(The input)
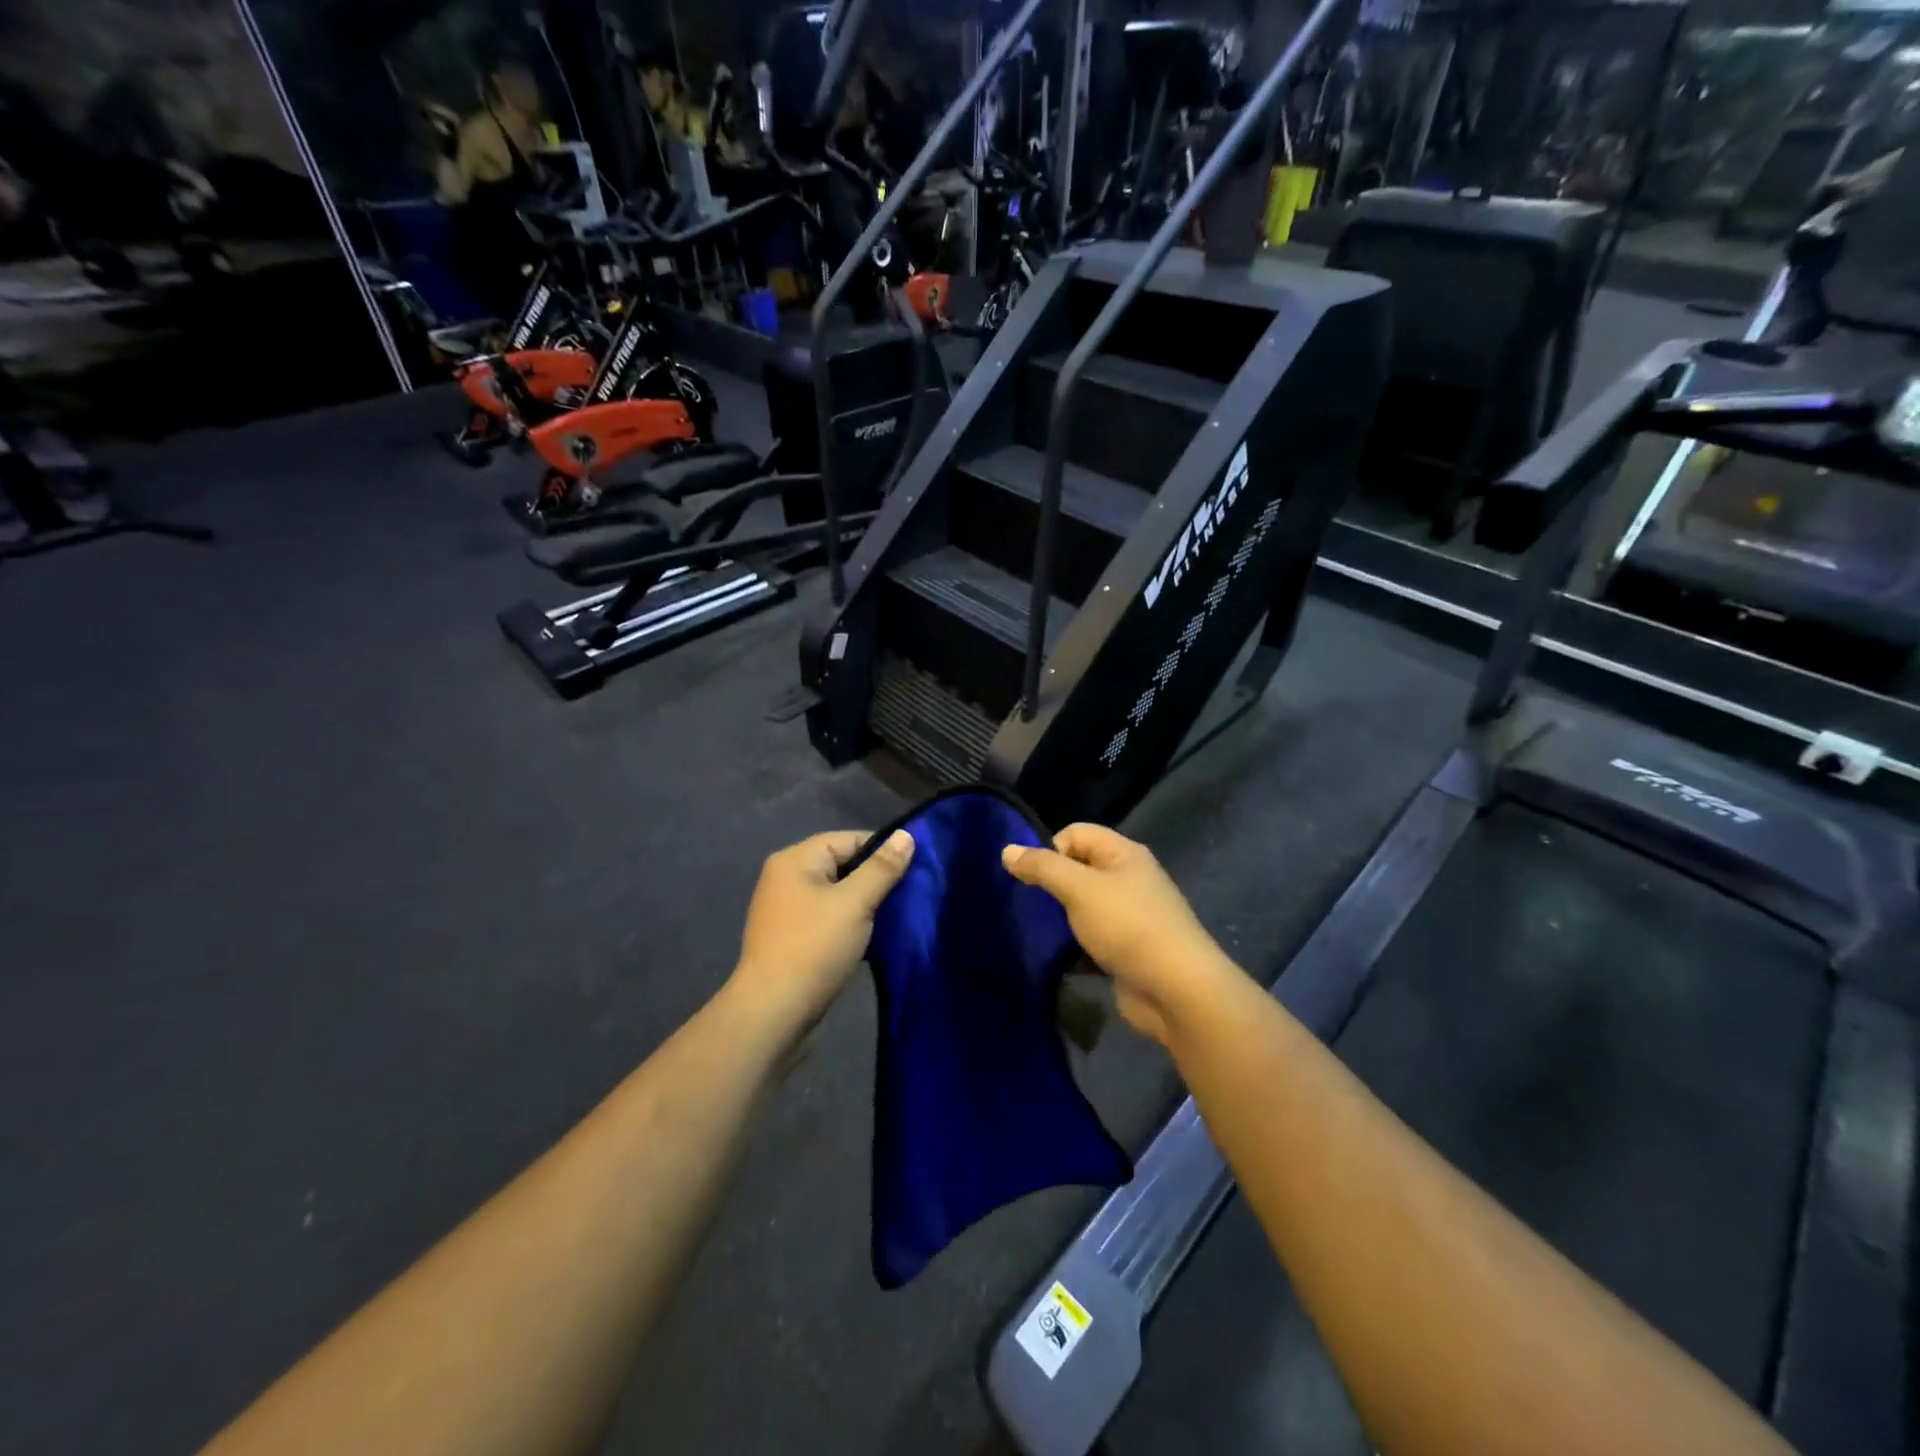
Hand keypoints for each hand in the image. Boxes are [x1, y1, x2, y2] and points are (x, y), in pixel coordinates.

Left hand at [731, 830, 915, 1037]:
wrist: (773, 1013)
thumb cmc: (814, 948)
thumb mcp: (855, 903)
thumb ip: (882, 868)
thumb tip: (906, 835)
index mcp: (796, 860)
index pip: (848, 839)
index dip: (882, 851)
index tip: (914, 869)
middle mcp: (786, 878)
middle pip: (842, 865)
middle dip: (875, 879)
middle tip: (909, 895)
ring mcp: (787, 910)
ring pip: (837, 894)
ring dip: (864, 904)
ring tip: (896, 916)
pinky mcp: (792, 938)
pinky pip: (829, 918)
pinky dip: (850, 924)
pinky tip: (873, 938)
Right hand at [1003, 825, 1243, 1045]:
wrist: (1176, 990)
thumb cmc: (1127, 926)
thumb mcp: (1079, 889)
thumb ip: (1042, 867)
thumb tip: (1007, 850)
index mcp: (1123, 853)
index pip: (1075, 833)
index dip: (1050, 850)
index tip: (1033, 879)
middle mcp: (1128, 878)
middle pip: (1078, 869)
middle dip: (1051, 886)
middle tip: (1029, 907)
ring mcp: (1130, 916)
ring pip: (1083, 906)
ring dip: (1061, 919)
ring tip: (1037, 934)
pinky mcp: (1127, 950)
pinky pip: (1092, 938)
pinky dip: (1074, 947)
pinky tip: (1058, 960)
(End The input)
Your objective — When a line of the material holds the string "index", copy that line.

Final answer —
index mcp: (796, 860)
index pip: (848, 839)
index dip: (882, 851)
index tip: (914, 869)
index mcp: (1123, 853)
index pip: (1075, 833)
index dip: (1050, 850)
index tip: (1033, 879)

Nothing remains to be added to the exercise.